Há coisa de um ano teve início, nas redes sociais, um daqueles fenómenos atravessados por uma dose bem servida de parvoíce, que pretendia pôr toda a gente a deitar um balde de água fria sobre a cabeça sob pena de, caso o repto fosse recusado, ter de pagar um jantar à moda antiga a uma cambada de gente.
Recentemente a corrente desembocou em outras águas e, depois dos apelos à publicação de fotos infantis – teme-se agora que a coisa possa descambar para a área do duche -, abriu-se espaço para a publicação de listas marítimas mais interessantes, como é o caso das rodelas sonoras e dos livros que mais marcaram a existência de cada um. Neste último campo, para lá dos clássicos como “Crime e Castigo”, “Os Maias”, “O Senhor dos Anéis” ou “Moby Dick”, há um outro título mais recente que promete fazer parte de muito boa lista: “O Pintassilgo“, saído da imaginação e, mais provavelmente, das entranhas de Donna Tartt.

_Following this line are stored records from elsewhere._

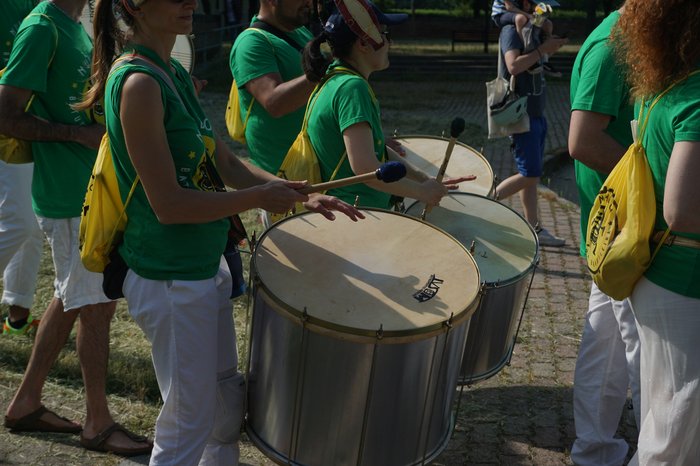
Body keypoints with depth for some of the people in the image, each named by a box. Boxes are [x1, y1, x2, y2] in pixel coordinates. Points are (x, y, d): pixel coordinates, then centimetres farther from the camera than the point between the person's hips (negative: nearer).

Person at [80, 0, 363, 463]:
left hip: (207, 265, 9)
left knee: (228, 398, 22)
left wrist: (301, 196, 1)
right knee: (189, 425, 8)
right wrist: (261, 197, -15)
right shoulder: (138, 83, -20)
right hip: (171, 281, -9)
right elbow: (169, 205, -23)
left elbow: (227, 163, 10)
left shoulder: (176, 73, 8)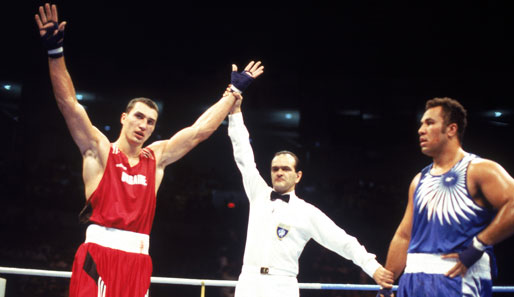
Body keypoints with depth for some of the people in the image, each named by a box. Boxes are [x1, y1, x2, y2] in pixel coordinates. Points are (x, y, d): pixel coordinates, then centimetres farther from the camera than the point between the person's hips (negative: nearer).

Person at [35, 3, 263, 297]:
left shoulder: (157, 157, 15)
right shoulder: (99, 149, 4)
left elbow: (200, 130, 18)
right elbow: (69, 104, -7)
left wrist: (234, 91, 20)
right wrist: (55, 51, -18)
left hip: (138, 260, 5)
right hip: (99, 255, -5)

Estamos na cidade de Amesterdão, num quarto cercado por jornais e habitado por Theo Decker que, pela primeira vez em anos, sonha com a mãe. A partir dessa recordação, que esconde em si mesma a ideia de um crime, viajamos até ao despontar da adolescência de Theo, quando este contava treze primaveras e vivia com a mãe na cidade de Nova Iorque.
Numa certa tarde, quando visitavam o Metropolitan museum of Art antes de uma reunião na escola de Theo, dá-se uma gigantesca explosão que tira a vida à sua mãe, sendo Theo um dos poucos sobreviventes. Abandonado pelo pai, será levado para casa de um amigo abastado, onde terá de se adaptar a uma nova e estranha vida que, desde muito cedo, vai ter por companhia a estrela da morte.
No museu, enquanto despertava de um pesadelo com a forma de sonho, Theo cumpre o último desejo de um moribundo, que lhe pede para levar consigo uma pequena e misteriosa pintura de um pintassilgo, pedindo-lhe, já num avançado estado de delírio, que vá até à Hobart & Blackwell, onde deverá tocar a uma campainha verde.
Esse quadro, ao mesmo tempo que se torna o segredo de uma vida, será também o último elo de ligação com a sua mãe e de todo o mundo que esta lhe legou, feito de muita sensibilidade e, sobretudo, de emoção.
Quando Theo pensava ter encontrado uma família adoptiva, assim como um trabalho no mundo da restauração de antiguidades, o pai regressa do nada acompanhado de Xandra, uma jovem com muito corpo e pouco cérebro, levando Theo para Las Vegas onde irá conhecer, de muito perto, o mundo do crime organizado; mas, também, Boris, o amigo e companheiro de uma vida, para o bem e para o mal.
Donna Tartt escreveu, à terceira tentativa, o seu livro mais assombroso até à data: uma ode à vida e um quase triunfo sobre a morte, um tratado sobre o amor e a perda, um elogio à capacidade humana de se reinventar e prosseguir caminho, mesmo sabendo que o destino final, qualquer que seja a rota traçada, será o mesmo para qualquer um de nós.
Um livro magnífico onde cabem, lado a lado, Thoreaux e Whitman, rap e música clássica, Duran Duran e Boy George, bem como uma análise à pintura do século XVII feita de naturezas mortas e muita obscuridade. E que, operando um tour de force, oferece um final vertiginoso, capaz de fazer com que até o mais deprimido dos seres consiga vislumbrar um arco-íris existencial.
Dizer que este é o romance do ano é dizer muito pouco. Chamem-lhe, antes, um dos melhores livros de sempre. O Pullitzer ficou mais do que bem entregue.